The Two Man Gentlemen Band: Heavy Petting

The Two Man Gentlemen Band
Heavy Petting
Serious Business
2008-02-12

One of the more surreal moments I’ve experienced in the last year or so was seeing two adult men dressed in full 1920s period garb, smiling broadly and playing Big Buck Hunter in a dim-lit Brooklyn bar. I was later relieved to discover that, thankfully, I had not somehow walked into a bad music video, and that it was in fact The Two Man Gentlemen Band, a quick-witted bluegrass/swing act from Long Island with a penchant for taking episodes from US history and turning them into raunchy folk ditties.

Comprising the wry S. Andy Bean (banjo, kazoo, percussion, and vocals) and the sturdy Fuller Condon, AKA “The Councilman” (upright bass, kazoo, vocals), the Gentlemen have been taking their olde time show on the road since before the release of their eponymous 2005 debut.
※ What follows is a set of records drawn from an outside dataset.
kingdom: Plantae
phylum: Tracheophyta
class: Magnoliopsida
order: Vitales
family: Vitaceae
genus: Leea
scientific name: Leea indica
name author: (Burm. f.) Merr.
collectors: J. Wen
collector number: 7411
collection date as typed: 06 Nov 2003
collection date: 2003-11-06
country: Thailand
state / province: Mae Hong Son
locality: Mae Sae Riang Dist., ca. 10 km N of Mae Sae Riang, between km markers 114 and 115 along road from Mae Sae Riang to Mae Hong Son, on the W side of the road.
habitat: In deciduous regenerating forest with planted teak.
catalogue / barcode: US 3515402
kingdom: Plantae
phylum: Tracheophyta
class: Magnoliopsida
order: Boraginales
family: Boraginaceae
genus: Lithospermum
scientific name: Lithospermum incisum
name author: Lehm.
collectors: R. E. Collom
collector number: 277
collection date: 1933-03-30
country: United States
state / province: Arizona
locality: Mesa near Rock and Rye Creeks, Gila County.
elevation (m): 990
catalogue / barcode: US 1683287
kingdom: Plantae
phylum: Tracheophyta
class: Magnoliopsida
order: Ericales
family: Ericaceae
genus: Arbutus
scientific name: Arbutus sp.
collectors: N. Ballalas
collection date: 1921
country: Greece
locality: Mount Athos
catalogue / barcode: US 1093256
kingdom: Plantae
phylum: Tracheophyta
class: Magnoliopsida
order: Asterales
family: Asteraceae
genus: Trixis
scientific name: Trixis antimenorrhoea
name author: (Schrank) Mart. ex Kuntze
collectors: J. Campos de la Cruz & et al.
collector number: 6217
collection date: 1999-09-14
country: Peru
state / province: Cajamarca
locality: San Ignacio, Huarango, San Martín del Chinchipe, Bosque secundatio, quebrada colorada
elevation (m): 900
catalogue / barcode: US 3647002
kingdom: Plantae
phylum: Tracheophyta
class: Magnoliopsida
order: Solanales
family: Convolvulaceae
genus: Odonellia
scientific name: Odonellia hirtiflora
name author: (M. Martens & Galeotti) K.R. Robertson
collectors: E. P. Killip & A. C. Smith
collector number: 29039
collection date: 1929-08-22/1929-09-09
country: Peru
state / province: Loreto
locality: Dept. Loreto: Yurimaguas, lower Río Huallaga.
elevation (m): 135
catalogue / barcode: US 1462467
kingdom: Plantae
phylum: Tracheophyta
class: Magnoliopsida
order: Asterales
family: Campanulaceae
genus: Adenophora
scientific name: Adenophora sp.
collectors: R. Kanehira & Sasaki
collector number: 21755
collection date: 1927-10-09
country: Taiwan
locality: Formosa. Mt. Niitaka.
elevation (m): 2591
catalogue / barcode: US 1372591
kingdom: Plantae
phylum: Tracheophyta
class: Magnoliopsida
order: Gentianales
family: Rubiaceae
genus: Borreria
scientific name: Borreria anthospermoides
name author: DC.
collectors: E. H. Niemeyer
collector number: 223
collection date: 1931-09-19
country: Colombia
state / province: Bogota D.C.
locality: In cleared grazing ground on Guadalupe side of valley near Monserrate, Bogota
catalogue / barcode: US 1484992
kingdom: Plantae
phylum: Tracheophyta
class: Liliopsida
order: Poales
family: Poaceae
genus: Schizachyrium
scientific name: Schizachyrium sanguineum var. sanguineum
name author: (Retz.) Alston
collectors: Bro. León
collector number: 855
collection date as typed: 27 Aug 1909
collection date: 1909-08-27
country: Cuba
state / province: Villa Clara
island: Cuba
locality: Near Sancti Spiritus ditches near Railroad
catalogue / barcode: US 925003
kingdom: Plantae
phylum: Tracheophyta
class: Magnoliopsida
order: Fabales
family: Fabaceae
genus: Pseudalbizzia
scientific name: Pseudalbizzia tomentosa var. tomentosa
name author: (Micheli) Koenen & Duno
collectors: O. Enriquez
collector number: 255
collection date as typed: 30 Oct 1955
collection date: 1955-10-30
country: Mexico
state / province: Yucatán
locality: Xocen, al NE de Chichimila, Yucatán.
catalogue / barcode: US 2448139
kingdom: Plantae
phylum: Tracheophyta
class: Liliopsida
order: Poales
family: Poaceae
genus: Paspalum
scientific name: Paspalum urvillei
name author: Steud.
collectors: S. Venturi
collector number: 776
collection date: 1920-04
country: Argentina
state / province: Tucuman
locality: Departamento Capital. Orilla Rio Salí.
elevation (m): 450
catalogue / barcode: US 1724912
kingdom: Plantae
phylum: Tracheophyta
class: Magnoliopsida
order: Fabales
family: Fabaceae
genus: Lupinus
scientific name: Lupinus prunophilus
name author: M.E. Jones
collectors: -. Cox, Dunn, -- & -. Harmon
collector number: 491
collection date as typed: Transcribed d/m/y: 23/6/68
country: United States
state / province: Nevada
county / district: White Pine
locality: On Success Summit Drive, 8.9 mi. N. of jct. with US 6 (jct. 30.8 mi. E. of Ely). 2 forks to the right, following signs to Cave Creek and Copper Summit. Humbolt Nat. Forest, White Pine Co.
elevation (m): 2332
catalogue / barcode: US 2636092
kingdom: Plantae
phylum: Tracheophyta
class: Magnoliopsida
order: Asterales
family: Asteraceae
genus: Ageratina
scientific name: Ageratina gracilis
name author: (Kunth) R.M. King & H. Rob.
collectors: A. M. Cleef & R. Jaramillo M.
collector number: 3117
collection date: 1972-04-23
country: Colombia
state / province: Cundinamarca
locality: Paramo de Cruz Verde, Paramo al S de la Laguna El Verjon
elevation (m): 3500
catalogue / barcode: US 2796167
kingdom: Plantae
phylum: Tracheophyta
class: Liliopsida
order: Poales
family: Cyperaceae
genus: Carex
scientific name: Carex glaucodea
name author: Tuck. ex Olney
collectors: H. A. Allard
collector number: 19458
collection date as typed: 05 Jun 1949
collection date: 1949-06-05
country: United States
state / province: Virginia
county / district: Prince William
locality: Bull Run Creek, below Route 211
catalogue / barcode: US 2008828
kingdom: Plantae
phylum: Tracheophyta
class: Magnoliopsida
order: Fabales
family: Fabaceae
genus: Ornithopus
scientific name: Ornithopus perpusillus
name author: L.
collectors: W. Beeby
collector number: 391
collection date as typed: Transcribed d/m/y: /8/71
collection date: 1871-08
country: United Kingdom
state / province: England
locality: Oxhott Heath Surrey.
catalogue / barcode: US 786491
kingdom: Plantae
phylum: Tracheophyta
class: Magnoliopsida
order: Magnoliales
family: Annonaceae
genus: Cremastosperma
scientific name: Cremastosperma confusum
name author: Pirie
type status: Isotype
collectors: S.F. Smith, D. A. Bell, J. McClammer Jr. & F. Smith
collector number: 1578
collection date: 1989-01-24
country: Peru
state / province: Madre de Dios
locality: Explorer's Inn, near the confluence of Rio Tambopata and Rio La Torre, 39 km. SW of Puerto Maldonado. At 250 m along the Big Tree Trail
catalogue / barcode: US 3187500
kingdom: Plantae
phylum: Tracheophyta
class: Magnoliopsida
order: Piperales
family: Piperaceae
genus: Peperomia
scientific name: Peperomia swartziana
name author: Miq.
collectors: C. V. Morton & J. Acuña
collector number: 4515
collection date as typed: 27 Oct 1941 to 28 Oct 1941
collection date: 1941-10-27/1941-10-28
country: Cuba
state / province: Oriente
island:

In 2006, they released their sophomore effort, the aptly titled Great Calamities, which included songs like “The Hindenburg Disaster” and “The War of Northern Aggression”. This month sees the unveiling of their third full-length to date, Heavy Petting.

Petting finds the Gents playing mostly up-tempo, jazz-inflected numbers that once again use subjects of US history (as well as popular recreation, food, and musical instruments) as extended metaphors for love, sex, and death.

Hearkening back to vaudeville and the comic song tradition, tunes like “William Howard Taft” and “They Can’t Prohibit Love” could easily have been written in the ‘20s or ‘30s, and, for the most part, it’s this masterful pastiche that makes The Two Man Gentlemen Band the riot that they are both onstage and on record.

“Dippin’ Sauce” and “When Your Lips Are Playing My Kazoo” are drenched in (rather obvious) sexual innuendo, while “The Big Strong Man” is a rendition of a traditional Irish song that tells of a Paul Bunyan/John Henry-type figure (“He drank all the water in the sea / and he walked all the way to Italy”). “On the Badminton Court” boasts the hilarious refrain, “You spoke vulgar language / Here’s my retort / Gonna smack your shuttlecock around that badminton court.” It’s a rousing bunch of tunes, the kind you can twirl a cane or tip a porkpie hat to.

On “The Square Root of Two”, Bean sings, “My love is like the square root of two / That’s a nerdy way to flirt but, oh, it’s true,” and this music is nerdy. Okay, maybe it’s not Weird Al, but a song like “William Howard Taft”, for instance, is definitely in the running for the kind of thing that a really awkward kid with a peach-fuzz moustache brings in to play for your high school history teacher on the day you study The Roarin’ ‘20s. The same might be said of the supremely cheesy “Unicycle Blues” (“You took my heart and my bicycle and you tore them both in two”), but no one who’s worth a second thought ever said being nerdy was a bad thing.

Changing tack, album closer “Newtown Creek”, is a finely crafted ballad that serves as moving proof that The Gentlemen can be serious when the mood strikes. Laying aside his usual breakneck whimsy and outside-the-carnival sense of humor, if only for a moment, Bean drawls soberly over a stately piano, “So I hurl myself into the deep / And I hold my breath until I fall asleep / The only girl I ever wanted to keep / Is lying at the bottom of Newtown Creek.”

Overall, Heavy Petting’s success lies in its being a refreshingly crude batch of Americana that buzzes with enough overtly intellectual humor and raucous energy to make even the coldest of hipsters crack a smile. It’s a record that’s completely unpretentious and, consequently, enormous fun.